++++ 本文
喫煙・その他の生活習慣

過去の質問と回答

電子タバコなら吸っても大丈夫?  
男性 40代
Q. 動脈硬化にタバコはよくないといわれていますが、電子タバコなら大丈夫でしょうか?

A. 最近、煙の出ないタバコが登場し、加熱式の電子タバコも普及してきました。電子タバコは無害だと思って吸っている方も多いと思いますが、従来のタバコと同様にニコチンや発がん性物質を含むさまざまな有害物質が含まれており、安全性は証明されていません。有害物質を体内に取り込んでいるのですから、動脈硬化や発がんのリスクは否定できません。 従来のタバコと変わらず依存性もありますので、禁煙目的で電子タバコを使っても、むしろ成功率は低いという調査結果もあります。また、煙としては見えにくいですが、受動喫煙の影響も指摘されています。電子タバコだから大丈夫ということは決してありませんので、思い切ってすべての”タバコ”を断つことが大切です。

ストレスと動脈硬化は関係あるの?  
男性 50代
Q. 血圧とコレステロールが高めです。主治医の先生からは、「ストレスをためないように」といわれましたが、ストレスはコレステロールとどんな関係があるのですか?

A. ストレスは心身のバランスを崩し、生活習慣病のリスクを高めることが知られています。ストレスを受けると、副腎から副腎皮質ホルモンが大量に分泌されます。このホルモンが、中性脂肪の合成を促進したり、血圧や血糖値を上昇させたりし、動脈硬化の危険性を高めます。ストレス解消には原因を取り除くことがいちばんですが、仕事上や人間関係上の問題など、簡単に原因が解決できないことも多いと思います。ストレスを受けたら、ため込まず、早めに気分をリラックスさせることが大切です。
++++++++
++++ 検討する資料
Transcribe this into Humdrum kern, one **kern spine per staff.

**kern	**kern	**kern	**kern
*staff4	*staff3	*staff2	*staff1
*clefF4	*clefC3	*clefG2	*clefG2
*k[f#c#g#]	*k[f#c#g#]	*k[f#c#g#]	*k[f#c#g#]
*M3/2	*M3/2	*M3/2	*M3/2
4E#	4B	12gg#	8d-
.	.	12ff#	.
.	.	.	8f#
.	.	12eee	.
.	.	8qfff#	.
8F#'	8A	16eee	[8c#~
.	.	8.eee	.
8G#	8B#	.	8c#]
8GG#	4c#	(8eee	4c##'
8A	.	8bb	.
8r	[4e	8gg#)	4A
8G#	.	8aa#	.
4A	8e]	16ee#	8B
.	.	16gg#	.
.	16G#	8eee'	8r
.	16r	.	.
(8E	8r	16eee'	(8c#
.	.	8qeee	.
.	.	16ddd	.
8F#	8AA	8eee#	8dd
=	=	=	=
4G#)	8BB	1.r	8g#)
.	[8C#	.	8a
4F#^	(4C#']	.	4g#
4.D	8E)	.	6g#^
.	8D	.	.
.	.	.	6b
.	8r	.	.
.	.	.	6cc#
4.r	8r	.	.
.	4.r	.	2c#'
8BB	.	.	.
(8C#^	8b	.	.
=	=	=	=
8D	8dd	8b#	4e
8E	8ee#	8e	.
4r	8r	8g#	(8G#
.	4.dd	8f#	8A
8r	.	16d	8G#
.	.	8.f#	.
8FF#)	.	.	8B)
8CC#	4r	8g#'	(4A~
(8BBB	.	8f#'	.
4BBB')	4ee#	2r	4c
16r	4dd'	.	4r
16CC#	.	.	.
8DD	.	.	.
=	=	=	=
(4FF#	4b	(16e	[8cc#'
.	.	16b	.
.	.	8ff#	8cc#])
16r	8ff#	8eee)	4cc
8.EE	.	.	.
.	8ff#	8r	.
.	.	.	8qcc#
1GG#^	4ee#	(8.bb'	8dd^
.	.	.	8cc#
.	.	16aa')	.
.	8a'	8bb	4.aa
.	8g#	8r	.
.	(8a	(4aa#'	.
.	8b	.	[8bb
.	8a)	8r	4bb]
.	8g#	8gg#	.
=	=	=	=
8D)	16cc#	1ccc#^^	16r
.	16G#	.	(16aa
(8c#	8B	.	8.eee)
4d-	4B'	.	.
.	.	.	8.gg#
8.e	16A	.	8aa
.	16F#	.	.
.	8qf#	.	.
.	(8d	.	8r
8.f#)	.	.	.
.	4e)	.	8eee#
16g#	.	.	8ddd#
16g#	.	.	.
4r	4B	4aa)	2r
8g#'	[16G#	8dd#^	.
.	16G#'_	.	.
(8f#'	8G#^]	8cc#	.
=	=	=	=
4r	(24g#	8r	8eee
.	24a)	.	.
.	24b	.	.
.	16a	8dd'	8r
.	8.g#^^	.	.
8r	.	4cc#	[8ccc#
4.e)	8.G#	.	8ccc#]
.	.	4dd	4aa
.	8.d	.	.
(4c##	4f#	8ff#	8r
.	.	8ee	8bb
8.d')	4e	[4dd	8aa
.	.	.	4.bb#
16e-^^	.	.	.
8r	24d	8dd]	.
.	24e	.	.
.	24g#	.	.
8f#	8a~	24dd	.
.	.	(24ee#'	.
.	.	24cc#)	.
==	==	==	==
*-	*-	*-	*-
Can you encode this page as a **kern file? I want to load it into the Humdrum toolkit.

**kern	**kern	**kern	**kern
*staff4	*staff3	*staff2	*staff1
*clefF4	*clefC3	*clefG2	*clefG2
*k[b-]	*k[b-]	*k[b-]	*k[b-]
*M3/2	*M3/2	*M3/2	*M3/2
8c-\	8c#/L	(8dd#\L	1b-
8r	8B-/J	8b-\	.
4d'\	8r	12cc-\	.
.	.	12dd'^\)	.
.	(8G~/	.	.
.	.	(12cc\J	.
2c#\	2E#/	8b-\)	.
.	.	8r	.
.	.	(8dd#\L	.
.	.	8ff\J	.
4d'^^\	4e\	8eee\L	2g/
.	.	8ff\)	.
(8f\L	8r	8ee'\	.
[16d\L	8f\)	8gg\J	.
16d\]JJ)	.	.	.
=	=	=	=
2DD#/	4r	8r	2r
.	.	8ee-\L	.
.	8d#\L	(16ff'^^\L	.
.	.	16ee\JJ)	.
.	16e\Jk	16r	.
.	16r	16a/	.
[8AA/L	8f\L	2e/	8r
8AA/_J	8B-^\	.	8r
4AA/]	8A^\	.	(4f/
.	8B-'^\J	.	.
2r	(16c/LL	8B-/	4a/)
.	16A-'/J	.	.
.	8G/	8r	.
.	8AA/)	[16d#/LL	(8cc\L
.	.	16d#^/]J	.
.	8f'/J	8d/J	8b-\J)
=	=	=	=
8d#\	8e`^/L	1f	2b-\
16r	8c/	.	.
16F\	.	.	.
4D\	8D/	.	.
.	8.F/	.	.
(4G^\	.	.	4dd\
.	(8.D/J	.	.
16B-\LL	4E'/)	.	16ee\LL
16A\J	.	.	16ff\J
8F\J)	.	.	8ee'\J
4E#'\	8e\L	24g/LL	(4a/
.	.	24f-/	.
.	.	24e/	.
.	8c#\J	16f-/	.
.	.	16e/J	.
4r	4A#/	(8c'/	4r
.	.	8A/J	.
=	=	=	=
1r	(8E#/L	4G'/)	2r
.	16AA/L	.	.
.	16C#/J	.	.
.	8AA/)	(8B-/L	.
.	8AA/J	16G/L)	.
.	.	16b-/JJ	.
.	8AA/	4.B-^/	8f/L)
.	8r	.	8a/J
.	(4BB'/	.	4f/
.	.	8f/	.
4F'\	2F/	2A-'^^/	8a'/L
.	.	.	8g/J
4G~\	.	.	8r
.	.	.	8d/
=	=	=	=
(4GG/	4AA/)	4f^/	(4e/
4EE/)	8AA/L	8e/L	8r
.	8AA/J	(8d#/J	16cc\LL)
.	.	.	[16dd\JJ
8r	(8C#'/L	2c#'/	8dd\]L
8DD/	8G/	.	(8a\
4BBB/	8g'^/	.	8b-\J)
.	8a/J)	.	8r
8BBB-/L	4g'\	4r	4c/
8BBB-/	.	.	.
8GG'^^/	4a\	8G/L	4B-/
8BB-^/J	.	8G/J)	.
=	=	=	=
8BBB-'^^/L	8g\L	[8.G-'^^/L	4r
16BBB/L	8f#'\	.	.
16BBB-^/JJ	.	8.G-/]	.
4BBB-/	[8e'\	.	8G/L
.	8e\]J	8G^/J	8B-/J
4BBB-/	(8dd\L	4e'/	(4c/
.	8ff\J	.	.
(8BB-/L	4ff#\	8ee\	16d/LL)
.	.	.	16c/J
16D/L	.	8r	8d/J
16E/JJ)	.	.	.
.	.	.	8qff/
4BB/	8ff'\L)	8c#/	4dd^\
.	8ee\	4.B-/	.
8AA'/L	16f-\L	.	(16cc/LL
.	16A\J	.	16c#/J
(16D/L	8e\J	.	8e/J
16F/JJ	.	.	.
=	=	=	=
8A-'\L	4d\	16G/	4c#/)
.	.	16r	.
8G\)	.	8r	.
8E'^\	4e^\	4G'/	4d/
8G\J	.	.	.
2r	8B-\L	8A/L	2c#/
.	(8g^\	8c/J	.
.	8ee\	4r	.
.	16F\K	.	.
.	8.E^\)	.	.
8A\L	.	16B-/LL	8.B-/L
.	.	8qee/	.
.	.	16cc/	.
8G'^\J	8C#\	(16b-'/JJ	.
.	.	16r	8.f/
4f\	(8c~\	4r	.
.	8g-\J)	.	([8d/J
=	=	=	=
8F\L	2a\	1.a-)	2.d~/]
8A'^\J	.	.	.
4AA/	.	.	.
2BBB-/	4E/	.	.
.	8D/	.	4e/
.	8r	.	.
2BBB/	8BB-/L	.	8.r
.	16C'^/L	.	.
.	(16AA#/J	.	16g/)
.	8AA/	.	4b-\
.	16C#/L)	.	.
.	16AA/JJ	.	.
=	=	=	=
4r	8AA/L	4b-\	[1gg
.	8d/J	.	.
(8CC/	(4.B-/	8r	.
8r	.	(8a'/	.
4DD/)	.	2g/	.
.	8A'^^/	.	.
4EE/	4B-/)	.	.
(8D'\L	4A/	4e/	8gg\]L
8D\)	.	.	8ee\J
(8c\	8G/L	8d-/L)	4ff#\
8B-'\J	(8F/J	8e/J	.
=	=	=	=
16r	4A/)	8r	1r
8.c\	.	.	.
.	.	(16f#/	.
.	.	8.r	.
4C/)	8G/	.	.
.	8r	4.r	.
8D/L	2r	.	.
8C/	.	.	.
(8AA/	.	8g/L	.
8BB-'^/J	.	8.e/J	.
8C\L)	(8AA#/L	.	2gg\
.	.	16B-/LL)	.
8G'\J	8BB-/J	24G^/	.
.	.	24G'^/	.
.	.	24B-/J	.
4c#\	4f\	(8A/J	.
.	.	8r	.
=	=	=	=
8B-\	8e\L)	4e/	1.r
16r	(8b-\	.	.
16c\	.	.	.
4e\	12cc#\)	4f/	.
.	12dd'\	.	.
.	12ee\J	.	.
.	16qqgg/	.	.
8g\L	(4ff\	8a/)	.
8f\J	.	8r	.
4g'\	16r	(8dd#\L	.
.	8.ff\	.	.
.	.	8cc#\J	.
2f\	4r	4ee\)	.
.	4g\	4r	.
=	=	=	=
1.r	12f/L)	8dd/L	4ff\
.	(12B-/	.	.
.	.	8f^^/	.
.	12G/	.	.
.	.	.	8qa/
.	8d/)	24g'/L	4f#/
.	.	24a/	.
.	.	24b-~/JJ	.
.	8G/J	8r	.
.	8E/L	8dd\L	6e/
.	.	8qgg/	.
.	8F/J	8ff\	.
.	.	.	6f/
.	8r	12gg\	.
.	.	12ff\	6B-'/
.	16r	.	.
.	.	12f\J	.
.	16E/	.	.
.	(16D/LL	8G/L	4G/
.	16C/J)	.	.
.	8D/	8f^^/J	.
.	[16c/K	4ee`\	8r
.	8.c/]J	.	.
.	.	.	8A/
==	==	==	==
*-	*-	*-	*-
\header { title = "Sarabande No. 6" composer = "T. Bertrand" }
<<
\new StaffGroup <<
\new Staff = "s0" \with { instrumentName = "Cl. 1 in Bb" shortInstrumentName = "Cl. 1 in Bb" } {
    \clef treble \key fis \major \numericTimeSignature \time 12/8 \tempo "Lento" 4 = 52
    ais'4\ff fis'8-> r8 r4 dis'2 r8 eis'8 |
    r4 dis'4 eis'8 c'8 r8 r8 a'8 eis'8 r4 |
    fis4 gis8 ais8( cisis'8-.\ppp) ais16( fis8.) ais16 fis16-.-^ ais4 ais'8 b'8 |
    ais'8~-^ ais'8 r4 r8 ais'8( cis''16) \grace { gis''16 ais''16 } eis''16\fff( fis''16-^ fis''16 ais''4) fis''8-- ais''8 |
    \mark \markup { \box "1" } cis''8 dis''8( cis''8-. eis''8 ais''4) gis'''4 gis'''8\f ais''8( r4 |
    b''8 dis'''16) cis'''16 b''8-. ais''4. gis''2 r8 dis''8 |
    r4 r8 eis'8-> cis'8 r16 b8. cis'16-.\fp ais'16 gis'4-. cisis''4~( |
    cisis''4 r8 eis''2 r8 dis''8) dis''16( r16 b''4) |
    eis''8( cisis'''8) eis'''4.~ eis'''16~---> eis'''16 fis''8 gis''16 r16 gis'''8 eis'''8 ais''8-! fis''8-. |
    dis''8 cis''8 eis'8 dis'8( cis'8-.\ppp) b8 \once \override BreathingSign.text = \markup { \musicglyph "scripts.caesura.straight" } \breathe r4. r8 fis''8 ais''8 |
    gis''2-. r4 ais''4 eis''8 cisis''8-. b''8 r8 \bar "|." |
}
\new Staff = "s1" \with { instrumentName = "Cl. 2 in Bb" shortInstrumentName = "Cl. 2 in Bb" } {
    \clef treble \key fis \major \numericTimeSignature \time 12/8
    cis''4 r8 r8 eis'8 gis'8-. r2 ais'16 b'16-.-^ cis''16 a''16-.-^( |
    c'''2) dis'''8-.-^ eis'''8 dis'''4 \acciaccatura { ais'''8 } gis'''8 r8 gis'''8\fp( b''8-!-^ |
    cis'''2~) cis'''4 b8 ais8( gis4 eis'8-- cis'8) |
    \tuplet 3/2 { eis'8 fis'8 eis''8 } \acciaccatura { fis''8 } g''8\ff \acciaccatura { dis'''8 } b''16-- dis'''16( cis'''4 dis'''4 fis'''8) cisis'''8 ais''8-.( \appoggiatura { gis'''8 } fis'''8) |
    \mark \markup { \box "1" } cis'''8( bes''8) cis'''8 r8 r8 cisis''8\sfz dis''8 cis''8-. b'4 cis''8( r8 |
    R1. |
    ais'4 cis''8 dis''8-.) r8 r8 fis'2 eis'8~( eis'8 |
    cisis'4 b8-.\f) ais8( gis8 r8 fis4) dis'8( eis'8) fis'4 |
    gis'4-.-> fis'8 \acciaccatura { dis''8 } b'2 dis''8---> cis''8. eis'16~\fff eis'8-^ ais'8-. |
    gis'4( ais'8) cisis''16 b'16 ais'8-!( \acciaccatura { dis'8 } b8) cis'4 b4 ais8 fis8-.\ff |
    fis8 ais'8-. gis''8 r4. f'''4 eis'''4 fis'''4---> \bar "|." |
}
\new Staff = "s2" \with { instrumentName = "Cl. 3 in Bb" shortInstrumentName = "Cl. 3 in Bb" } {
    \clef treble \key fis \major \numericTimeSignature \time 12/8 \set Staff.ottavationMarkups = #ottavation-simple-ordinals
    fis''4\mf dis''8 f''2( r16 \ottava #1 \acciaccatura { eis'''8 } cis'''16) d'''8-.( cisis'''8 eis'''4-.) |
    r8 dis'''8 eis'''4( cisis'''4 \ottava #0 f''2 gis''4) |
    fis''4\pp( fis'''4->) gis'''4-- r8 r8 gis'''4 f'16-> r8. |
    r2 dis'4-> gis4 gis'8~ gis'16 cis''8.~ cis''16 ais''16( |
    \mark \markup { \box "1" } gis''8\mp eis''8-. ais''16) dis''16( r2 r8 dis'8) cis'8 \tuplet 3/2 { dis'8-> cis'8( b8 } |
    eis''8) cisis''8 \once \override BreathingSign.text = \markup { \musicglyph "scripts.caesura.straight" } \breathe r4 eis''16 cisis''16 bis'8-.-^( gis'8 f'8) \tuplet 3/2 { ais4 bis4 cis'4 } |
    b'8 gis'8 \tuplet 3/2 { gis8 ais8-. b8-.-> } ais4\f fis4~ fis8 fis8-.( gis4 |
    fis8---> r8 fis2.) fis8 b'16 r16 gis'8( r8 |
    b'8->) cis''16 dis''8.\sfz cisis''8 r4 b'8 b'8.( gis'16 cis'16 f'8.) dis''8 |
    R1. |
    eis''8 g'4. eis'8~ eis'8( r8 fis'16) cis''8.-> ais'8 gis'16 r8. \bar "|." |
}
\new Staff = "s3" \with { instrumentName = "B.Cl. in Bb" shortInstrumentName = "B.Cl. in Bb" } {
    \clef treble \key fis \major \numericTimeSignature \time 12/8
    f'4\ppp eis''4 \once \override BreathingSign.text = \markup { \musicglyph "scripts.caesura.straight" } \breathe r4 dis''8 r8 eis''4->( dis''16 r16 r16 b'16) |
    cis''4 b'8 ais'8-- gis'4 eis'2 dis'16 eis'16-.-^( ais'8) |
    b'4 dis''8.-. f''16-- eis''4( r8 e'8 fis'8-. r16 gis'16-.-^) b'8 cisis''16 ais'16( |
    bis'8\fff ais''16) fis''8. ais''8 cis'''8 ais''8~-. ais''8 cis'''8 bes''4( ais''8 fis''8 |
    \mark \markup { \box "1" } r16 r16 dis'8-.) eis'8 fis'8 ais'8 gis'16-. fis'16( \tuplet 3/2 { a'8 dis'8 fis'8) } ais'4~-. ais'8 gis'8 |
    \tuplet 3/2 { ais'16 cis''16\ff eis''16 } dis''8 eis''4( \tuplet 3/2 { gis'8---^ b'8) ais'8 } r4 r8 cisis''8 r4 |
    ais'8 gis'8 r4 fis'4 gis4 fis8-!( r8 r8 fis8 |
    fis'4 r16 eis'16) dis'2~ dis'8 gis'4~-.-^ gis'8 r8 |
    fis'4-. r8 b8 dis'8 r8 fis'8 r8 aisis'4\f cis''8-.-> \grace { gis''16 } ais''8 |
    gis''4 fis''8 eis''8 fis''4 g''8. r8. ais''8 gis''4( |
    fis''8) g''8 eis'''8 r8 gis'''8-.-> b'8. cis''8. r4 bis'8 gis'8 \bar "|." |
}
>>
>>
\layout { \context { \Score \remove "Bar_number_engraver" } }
++++++++
取り組む課題:
A: 喫煙と生活習慣に関する本文では、ストレスを受けると副腎から何が大量に分泌されるとされていますか。
B: 喫煙と生活習慣に関する本文を、最後の文の次から書き継いでください。

課題の解答:
A: 副腎皮質ホルモンです。

B:
ストレス解消のために、お酒を飲んだり、甘いものを食べたりするという人も多いと思いますが、お酒やお菓子の過剰摂取は、中性脂肪やLDLコレステロールの上昇を招きますので、おすすめできません。趣味を楽しんだり、体を動かすなど、自分なりの気分転換の方法を見つけるようにしましょう。

タバコは動脈硬化の原因になるの?  
女性 40代
Q. 健康診断で白血球の値が9,100μLでした。血液中の中性脂肪も281mg/dLと高く、脂質異常症の薬も飲んでいます。タバコを1日1箱吸います。動脈硬化の可能性が高いでしょうか?

A. 白血球が高いのは喫煙の影響が大いにあると思います。喫煙は、動脈硬化の大きな危険因子になります。女性は動脈硬化になりにくいのですが、喫煙により冠動脈疾患は3倍以上、脳卒中は1.5倍発症率が高まり、腹部大動脈瘤(だいどうみゃくりゅう)も4.3倍ときわめてリスクが高くなります。さらに、中性脂肪が高いということを重ね合わせると、動脈硬化になる可能性は通常の女性に比べると高いことははっきりしています。
ただし、40代の女性の動脈硬化の発症率は決して高くないので、4~5倍になったからといっても100人のうち4~5人という程度と考えてください。

生活習慣を改善すれば薬は飲まなくていい?  
男性 40代
Q. 総コレステロール値が252mg/dLあり、「下がらないようなら薬の服用を」と脅されました。薬には何となく抵抗があります。減量や生活習慣の改善で値を下げるのではいけませんか?

A. 生活習慣で改善することがベストです。ただし、もし糖尿病や慢性腎臓病などが合併している場合は別で、服薬する必要があるかもしれません。また、コレステロールが252mg/dLといってもLDLコレステロールの値やHDLコレステロールの値により、考え方が異なります。よしんばお薬を使う場合でも、食生活の改善は基本となりますので、まずは食生活・運動習慣の改善を心がけてください。

ドロドロ血液を改善するには?  
男性 60代
Q. 血がドロドロにならないよう、こまめに水分補給すればよいと聞きましたが本当ですか?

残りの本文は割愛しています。